## Document extract
§ §
Exploring Conditions for Diffusion Models in Robotic Control¶

Conference: CVPR 2026 arXiv: 2510.15510 Code: https://orca-rc.github.io/ Area: Diffusion Models / Robotic Control Keywords: Diffusion Models, Robotic Control, Visual Representations, Task Adaptation, Learnable Prompts

TL;DR¶

This paper investigates how to leverage the conditioning mechanisms of pretrained text-to-image diffusion models to generate task-adaptive visual representations for robotic control. It identifies that text conditioning fails in control environments due to domain gap, and proposes ORCA, a framework that employs learnable task prompts and per-frame visual prompts as conditioning signals. ORCA achieves state-of-the-art performance across 12 tasks on three benchmarks: DMC, MetaWorld, and Adroit.

Background & Motivation¶

Background: Pretrained visual representations (e.g., CLIP, VC-1, MVP) have become the standard paradigm for imitation learning—frozen pretrained encoders extract visual features, and downstream policy networks learn the mapping from features to actions. Meanwhile, diffusion models (e.g., Stable Diffusion) have demonstrated strong representational capacity in visual perception tasks such as semantic segmentation and depth estimation, with text conditioning enabling task adaptability.
Limitations of Prior Work: (a) Frozen visual representations are task-agnostic—the same representation exhibits large performance variance across different control tasks, requiring per-task manual selection; (b) fine-tuning visual encoders leads to severe overfitting due to the limited data available in imitation learning; (c) text conditioning proves effective in visual perception tasks (e.g., describing objects in an image improves semantic segmentation in VPD), but yields marginal or even harmful results when directly applied to control environments.
Key Challenge: A significant domain gap exists between control environments and the training data (web images) of diffusion models, causing text-image grounding to fail. Additionally, control tasks consist of dynamic video streams rather than static images, requiring fine-grained per-frame conditioning rather than global descriptions.
Goal: How to design conditioning mechanisms for diffusion models that are suited to robotic control, enabling task-adaptive visual representations without fine-tuning the model itself?
Key Insight: By analyzing cross-attention maps, the authors identify a grounding failure of text conditioning in control environments—for instance, the word "cheetah" fails to produce correct attention on MuJoCo-rendered cheetahs. The conditioning mechanism should therefore (a) adapt to the control environment and (b) incorporate per-frame visual information.
§ §
## Extracted entries
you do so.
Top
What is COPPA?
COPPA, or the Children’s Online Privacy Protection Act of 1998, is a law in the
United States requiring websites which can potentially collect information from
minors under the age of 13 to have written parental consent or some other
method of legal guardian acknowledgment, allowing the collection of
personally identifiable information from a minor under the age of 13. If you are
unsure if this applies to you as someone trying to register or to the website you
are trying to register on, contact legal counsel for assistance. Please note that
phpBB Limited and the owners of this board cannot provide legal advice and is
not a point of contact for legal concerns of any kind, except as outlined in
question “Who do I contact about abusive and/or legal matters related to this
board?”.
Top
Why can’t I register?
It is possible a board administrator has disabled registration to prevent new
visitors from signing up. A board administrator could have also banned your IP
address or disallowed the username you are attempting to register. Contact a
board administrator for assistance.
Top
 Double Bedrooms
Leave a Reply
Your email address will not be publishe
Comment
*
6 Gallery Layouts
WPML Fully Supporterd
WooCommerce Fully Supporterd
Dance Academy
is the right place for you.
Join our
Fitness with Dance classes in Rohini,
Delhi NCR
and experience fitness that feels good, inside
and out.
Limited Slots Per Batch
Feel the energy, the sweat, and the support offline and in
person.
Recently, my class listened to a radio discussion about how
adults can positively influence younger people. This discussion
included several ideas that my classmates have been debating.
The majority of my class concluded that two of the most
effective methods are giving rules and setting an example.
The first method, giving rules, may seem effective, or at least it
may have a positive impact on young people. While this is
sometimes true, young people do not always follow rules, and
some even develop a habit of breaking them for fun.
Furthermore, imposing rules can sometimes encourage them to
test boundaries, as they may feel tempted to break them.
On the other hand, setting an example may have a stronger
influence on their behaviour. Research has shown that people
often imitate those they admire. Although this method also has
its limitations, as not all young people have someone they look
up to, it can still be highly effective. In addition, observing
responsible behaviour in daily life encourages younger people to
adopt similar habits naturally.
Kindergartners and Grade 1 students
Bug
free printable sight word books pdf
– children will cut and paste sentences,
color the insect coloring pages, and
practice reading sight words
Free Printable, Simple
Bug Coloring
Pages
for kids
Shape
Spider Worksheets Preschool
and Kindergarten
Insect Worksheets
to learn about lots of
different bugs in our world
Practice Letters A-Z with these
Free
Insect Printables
§ §
## Task directions
Restate word for word the passage of the diffusion-models summary from "Goal: How to" to "per-frame visual information.".

## Answer box
Goal: How to design conditioning mechanisms for diffusion models that are suited to robotic control, enabling task-adaptive visual representations without fine-tuning the model itself?
Key Insight: By analyzing cross-attention maps, the authors identify a grounding failure of text conditioning in control environments—for instance, the word "cheetah" fails to produce correct attention on MuJoCo-rendered cheetahs. The conditioning mechanism should therefore (a) adapt to the control environment and (b) incorporate per-frame visual information.